-------- INPUT DATA

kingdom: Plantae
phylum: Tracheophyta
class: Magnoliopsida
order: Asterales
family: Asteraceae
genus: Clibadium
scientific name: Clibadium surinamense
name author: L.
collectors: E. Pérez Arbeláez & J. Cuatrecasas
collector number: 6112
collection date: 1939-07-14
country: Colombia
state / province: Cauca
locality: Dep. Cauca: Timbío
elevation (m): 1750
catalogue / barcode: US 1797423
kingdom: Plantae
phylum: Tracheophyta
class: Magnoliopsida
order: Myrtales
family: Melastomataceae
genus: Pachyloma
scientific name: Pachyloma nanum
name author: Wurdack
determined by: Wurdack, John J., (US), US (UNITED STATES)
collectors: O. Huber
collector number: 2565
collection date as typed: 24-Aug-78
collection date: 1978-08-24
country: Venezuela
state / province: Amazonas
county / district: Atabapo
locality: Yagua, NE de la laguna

----------------

_TASK BRIEF:_
Could you reproduce every one of the lines above character for character, with nothing changed, added, or left out?

_RESULT OF THE TASK:_
kingdom: Plantae
phylum: Tracheophyta
class: Magnoliopsida
order: Asterales
family: Asteraceae
genus: Clibadium
scientific name: Clibadium surinamense
name author: L.
collectors: E. Pérez Arbeláez & J. Cuatrecasas
collector number: 6112
collection date: 1939-07-14
country: Colombia
state / province: Cauca
locality: Dep. Cauca: Timbío
elevation (m): 1750
catalogue / barcode: US 1797423
kingdom: Plantae
phylum: Tracheophyta
class: Magnoliopsida
order: Myrtales
family: Melastomataceae
genus: Pachyloma
scientific name: Pachyloma nanum
name author: Wurdack
determined by: Wurdack, John J., (US), US (UNITED STATES)
collectors: O. Huber
collector number: 2565
collection date as typed: 24-Aug-78
collection date: 1978-08-24
country: Venezuela
state / province: Amazonas
county / district: Atabapo
locality: Yagua, NE de la laguna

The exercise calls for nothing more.